少子化問題の解決、補助金の増額だけで良いのか?

家族のイメージ(Photo by Jessica Rockowitz on Unsplash)
家族のイメージ(Photo by Jessica Rockowitz on Unsplash)

同じ事件、違う記事

論説室長時代、上司の井上茂信論説委員長にはいろいろ教えていただいた。井上氏は産経新聞ワシントン支局長、論説副委員長を経て退職後、長く弊紙論説委員長の職責をこなされた。不思議なことに、その仕事ぶりより昼休みなどでのちょっとした雑談が強く記憶に残っている。その一つが、毎日新聞の名物記者だった大森実氏と同じ自殺記事を書きながら、一方は社会面トップ記事になり、自分の記事は社会面ベタ記事になったというものだ。

自殺は事件性のあるものではなく、若いOLがビルの屋上から飛び降りたものだった。失恋か仕事上の悩みかに起因すると思われた。井上氏はそつなく事実を記事にし、ベタ記事として社会面の片隅に掲載された。ところが大森氏の記事は、社会面トップだった。驚いた井上氏は、食い入るようにして大森氏の記事を読んで納得した。
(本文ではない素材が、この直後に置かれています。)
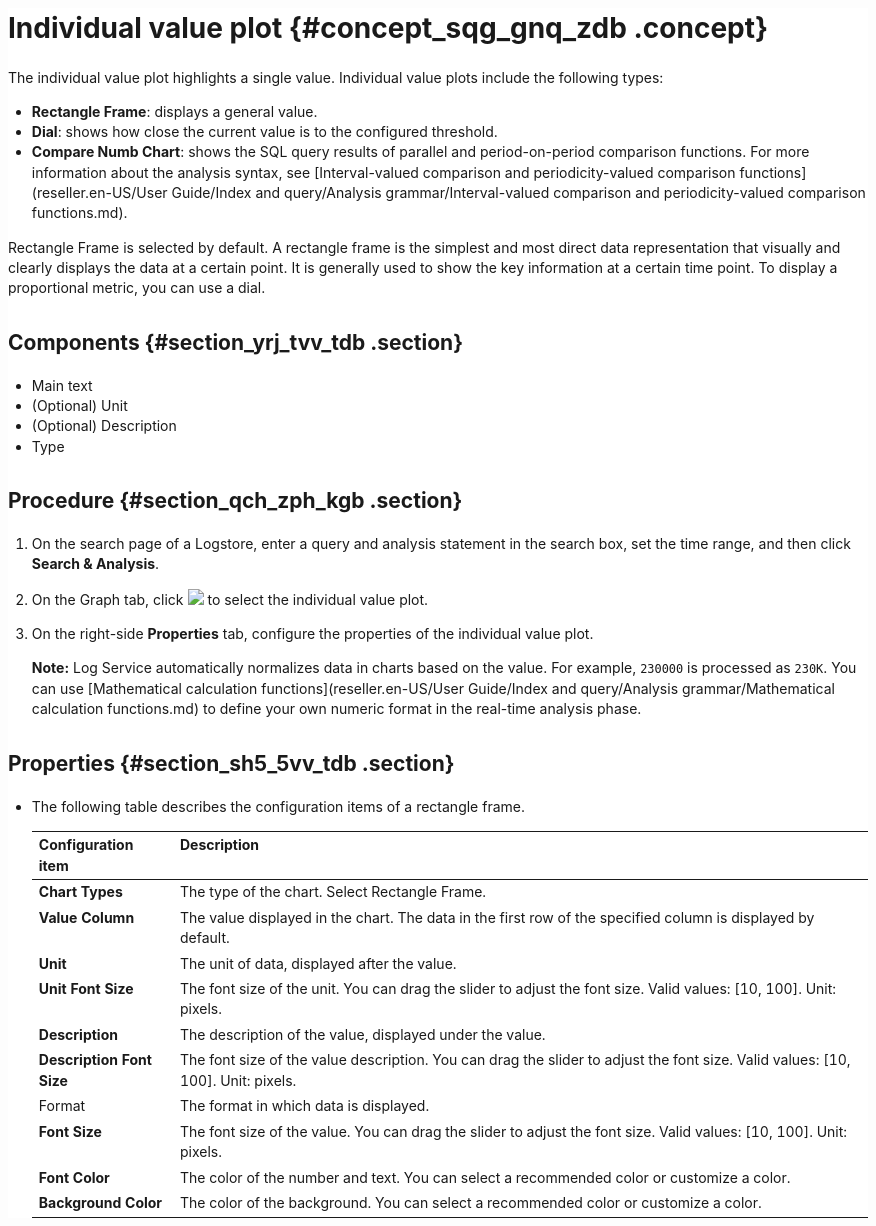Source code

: # Individual value plot {#concept_sqg_gnq_zdb .concept}

The individual value plot highlights a single value. Individual value plots include the following types:

-   **Rectangle Frame**: displays a general value.
-   **Dial**: shows how close the current value is to the configured threshold.
-   **Compare Numb Chart**: shows the SQL query results of parallel and period-on-period comparison functions. For more information about the analysis syntax, see [Interval-valued comparison and periodicity-valued comparison functions](reseller.en-US/User Guide/Index and query/Analysis grammar/Interval-valued comparison and periodicity-valued comparison functions.md).

Rectangle Frame is selected by default. A rectangle frame is the simplest and most direct data representation that visually and clearly displays the data at a certain point. It is generally used to show the key information at a certain time point. To display a proportional metric, you can use a dial.

## Components {#section_yrj_tvv_tdb .section}

-   Main text
-   \(Optional\) Unit
-   \(Optional\) Description
-   Type

## Procedure {#section_qch_zph_kgb .section}

1.  On the search page of a Logstore, enter a query and analysis statement in the search box, set the time range, and then click **Search & Analysis**.
2.  On the Graph tab, click ![](https://cdn.yuque.com/lark/2018/png/60648/1523256493643-9ccad5de-5224-47d5-8d47-13443a97af15.png) to select the individual value plot.
3.  On the right-side **Properties** tab, configure the properties of the individual value plot.

    **Note:** Log Service automatically normalizes data in charts based on the value. For example, `230000` is processed as `230K`. You can use [Mathematical calculation functions](reseller.en-US/User Guide/Index and query/Analysis grammar/Mathematical calculation functions.md) to define your own numeric format in the real-time analysis phase.


## Properties {#section_sh5_5vv_tdb .section}

-   The following table describes the configuration items of a rectangle frame.

    |Configuration item|Description|
    |:-----------------|:----------|
    |**Chart Types**|The type of the chart. Select Rectangle Frame.|
    |**Value Column**|The value displayed in the chart. The data in the first row of the specified column is displayed by default.|
    |**Unit**|The unit of data, displayed after the value.|
    |**Unit Font Size**|The font size of the unit. You can drag the slider to adjust the font size. Valid values: \[10, 100\]. Unit: pixels.|
    |**Description**|The description of the value, displayed under the value.|
    |**Description Font Size**|The font size of the value description. You can drag the slider to adjust the font size. Valid values: \[10, 100\]. Unit: pixels.|
    |Format|The format in which data is displayed.|
    |**Font Size**|The font size of the value. You can drag the slider to adjust the font size. Valid values: \[10, 100\]. Unit: pixels.|
    |**Font Color**|The color of the number and text. You can select a recommended color or customize a color.|
    |**Background Color**|The color of the background. You can select a recommended color or customize a color.|
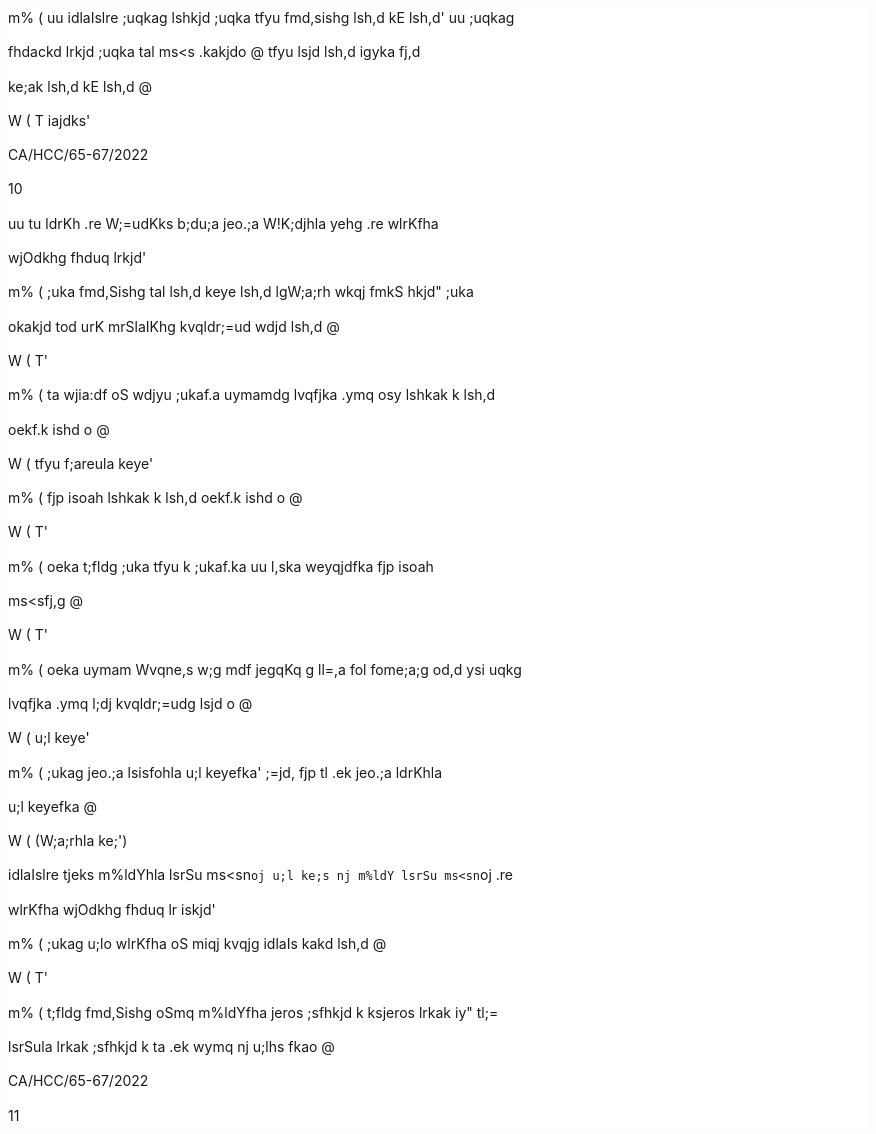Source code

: m% ( uu idlaIslre ;uqkag lshkjd ;uqka tfyu fmd,sishg lsh,d kE lsh,d' uu ;uqkag

fhdackd lrkjd ;uqka tal ms<s .kakjdo @ tfyu lsjd lsh,d igyka fj,d

ke;ak lsh,d kE lsh,d @

W ( T iajdks'

CA/HCC/65-67/2022

10

uu tu ldrKh .re W;=udKks b;du;a jeo.;a W!K;djhla yehg .re wlrKfha

wjOdkhg fhduq lrkjd'

m% ( ;uka fmd,Sishg tal lsh,d keye lsh,d lgW;a;rh wkqj fmkS hkjd" ;uka

okakjd tod urK mrSlaIKhg kvqldr;=ud wdjd lsh,d @

W ( T'

m% ( ta wjia:df oS wdjyu ;ukaf.a uymamdg lvqfjka .ymq osy lshkak k lsh,d

oekf.k ishd o @

W ( tfyu f;areula keye'

m% ( fjp isoah lshkak k lsh,d oekf.k ishd o @

W ( T'

m% ( oeka t;fldg ;uka tfyu k ;ukaf.ka uu l,ska weyqjdfka fjp isoah

ms<sfj,g @

W ( T'

m% ( oeka uymam Wvqne,s w;g mdf jegqKq g ll=,a fol fome;a;g od,d ysi uqkg

lvqfjka .ymq l;dj kvqldr;=udg lsjd o @

W ( u;l keye'

m% ( ;ukag jeo.;a lsisfohla u;l keyefka' ;=jd, fjp tl .ek jeo.;a ldrKhla

u;l keyefka @

W ( (W;a;rhla ke;')

idlaIslre tjeks m%ldYhla lsrSu ms<sn`oj u;l ke;s nj m%ldY lsrSu ms<sn`oj .re

wlrKfha wjOdkhg fhduq lr iskjd'

m% ( ;ukag u;lo wlrKfha oS miqj kvqjg idlaIs kakd lsh,d @

W ( T'

m% ( t;fldg fmd,Sishg oSmq m%ldYfha jeros ;sfhkjd k ksjeros lrkak iy" tl;=

lsrSula lrkak ;sfhkjd k ta .ek wymq nj u;lhs fkao @

CA/HCC/65-67/2022

11
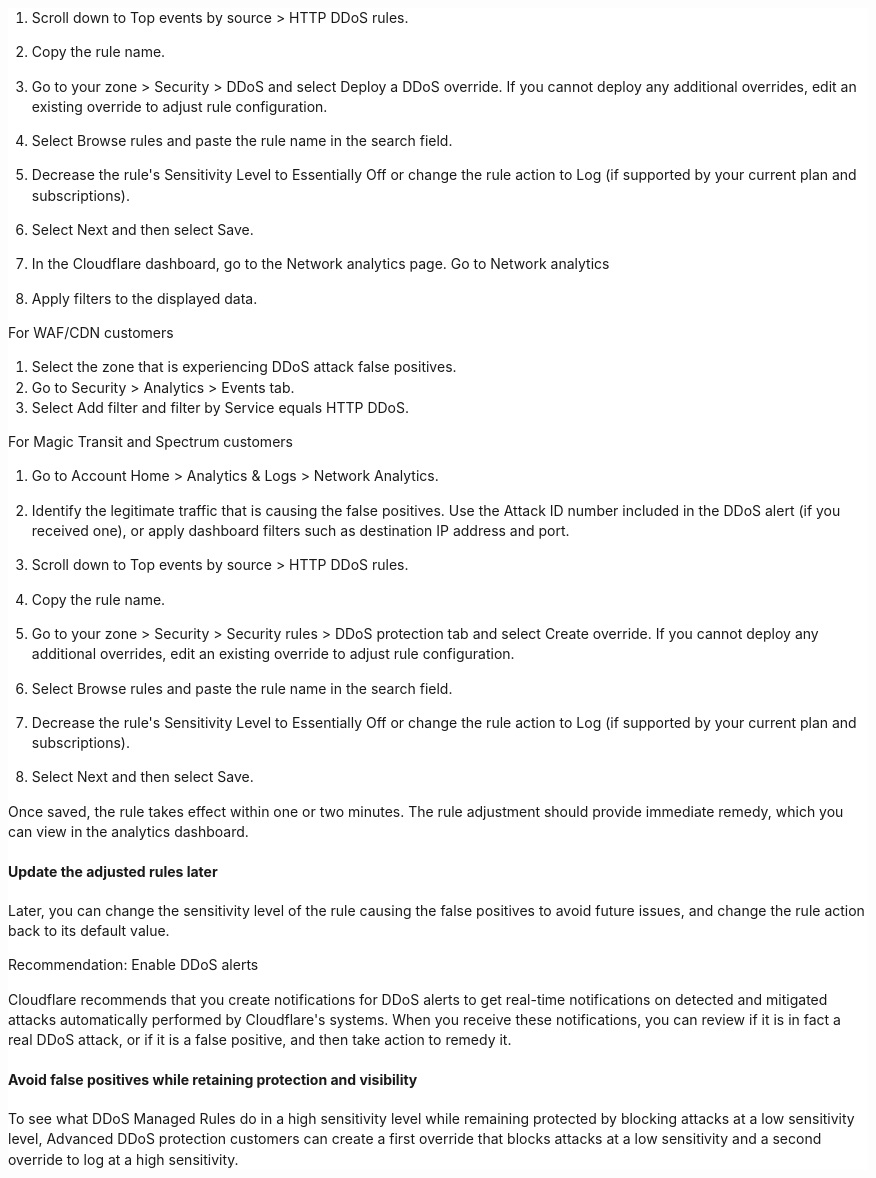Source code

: 1. Scroll down to Top events by source > HTTP DDoS rules.
2. Copy the rule name.
3. Go to your zone > Security > DDoS and select Deploy a DDoS override. If you cannot deploy any additional overrides, edit an existing override to adjust rule configuration.
4. Select Browse rules and paste the rule name in the search field.
5. Decrease the rule's Sensitivity Level to Essentially Off or change the rule action to Log (if supported by your current plan and subscriptions).
6. Select Next and then select Save.

1. In the Cloudflare dashboard, go to the Network analytics page.
  Go to Network analytics
2. Apply filters to the displayed data.

For WAF/CDN customers

1. Select the zone that is experiencing DDoS attack false positives.
2. Go to Security > Analytics > Events tab.
3. Select Add filter and filter by Service equals HTTP DDoS.

For Magic Transit and Spectrum customers

1. Go to Account Home > Analytics & Logs > Network Analytics.
2. Identify the legitimate traffic that is causing the false positives. Use the Attack ID number included in the DDoS alert (if you received one), or apply dashboard filters such as destination IP address and port.

1. Scroll down to Top events by source > HTTP DDoS rules.
2. Copy the rule name.
3. Go to your zone > Security > Security rules > DDoS protection tab and select Create override. If you cannot deploy any additional overrides, edit an existing override to adjust rule configuration.
4. Select Browse rules and paste the rule name in the search field.
5. Decrease the rule's Sensitivity Level to Essentially Off or change the rule action to Log (if supported by your current plan and subscriptions).
6. Select Next and then select Save.

Once saved, the rule takes effect within one or two minutes. The rule adjustment should provide immediate remedy, which you can view in the analytics dashboard.

#### Update the adjusted rules later

Later, you can change the sensitivity level of the rule causing the false positives to avoid future issues, and change the rule action back to its default value.

Recommendation: Enable DDoS alerts

Cloudflare recommends that you create notifications for DDoS alerts to get real-time notifications on detected and mitigated attacks automatically performed by Cloudflare's systems. When you receive these notifications, you can review if it is in fact a real DDoS attack, or if it is a false positive, and then take action to remedy it.

#### Avoid false positives while retaining protection and visibility

To see what DDoS Managed Rules do in a high sensitivity level while remaining protected by blocking attacks at a low sensitivity level, Advanced DDoS protection customers can create a first override that blocks attacks at a low sensitivity and a second override to log at a high sensitivity.
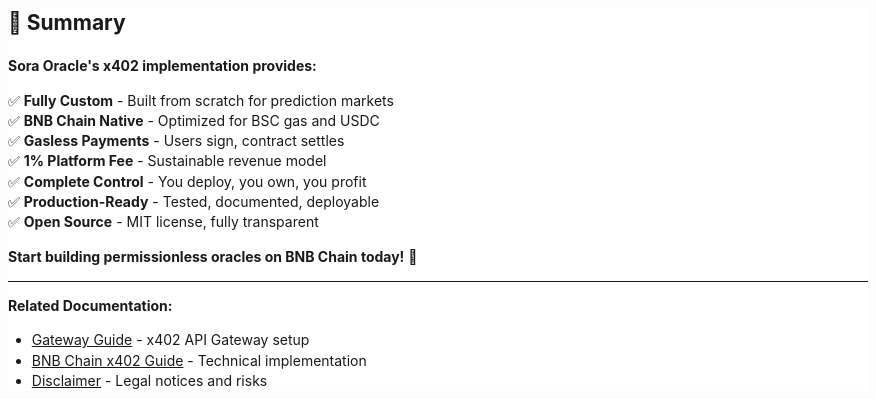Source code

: 
## 📝 **Summary**

**Sora Oracle's x402 implementation provides:**

✅ **Fully Custom** - Built from scratch for prediction markets  
✅ **BNB Chain Native** - Optimized for BSC gas and USDC  
✅ **Gasless Payments** - Users sign, contract settles  
✅ **1% Platform Fee** - Sustainable revenue model  
✅ **Complete Control** - You deploy, you own, you profit  
✅ **Production-Ready** - Tested, documented, deployable  
✅ **Open Source** - MIT license, fully transparent  

**Start building permissionless oracles on BNB Chain today!** 🚀

---

**Related Documentation:**
- [Gateway Guide](./GATEWAY_GUIDE.md) - x402 API Gateway setup
- [BNB Chain x402 Guide](./BNB_CHAIN_X402_GUIDE.md) - Technical implementation
- [Disclaimer](./DISCLAIMER.md) - Legal notices and risks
大森氏がスポットライトを当てたのは、寒い暮れの夜、うら若い一人の女性がビルから身を投げたということではなかった。その夜、人だかりの真ん中でしばらく死体が放置される中、たまたま通りがかった米軍将校が自分のオーバーを脱いで、横たわっている女性にそっとかけたまま、立ち去っていったことに焦点を当てて書いた。それを大森氏は、アメリカの民主主義の魂を自分は見たとうたい上げたのだ。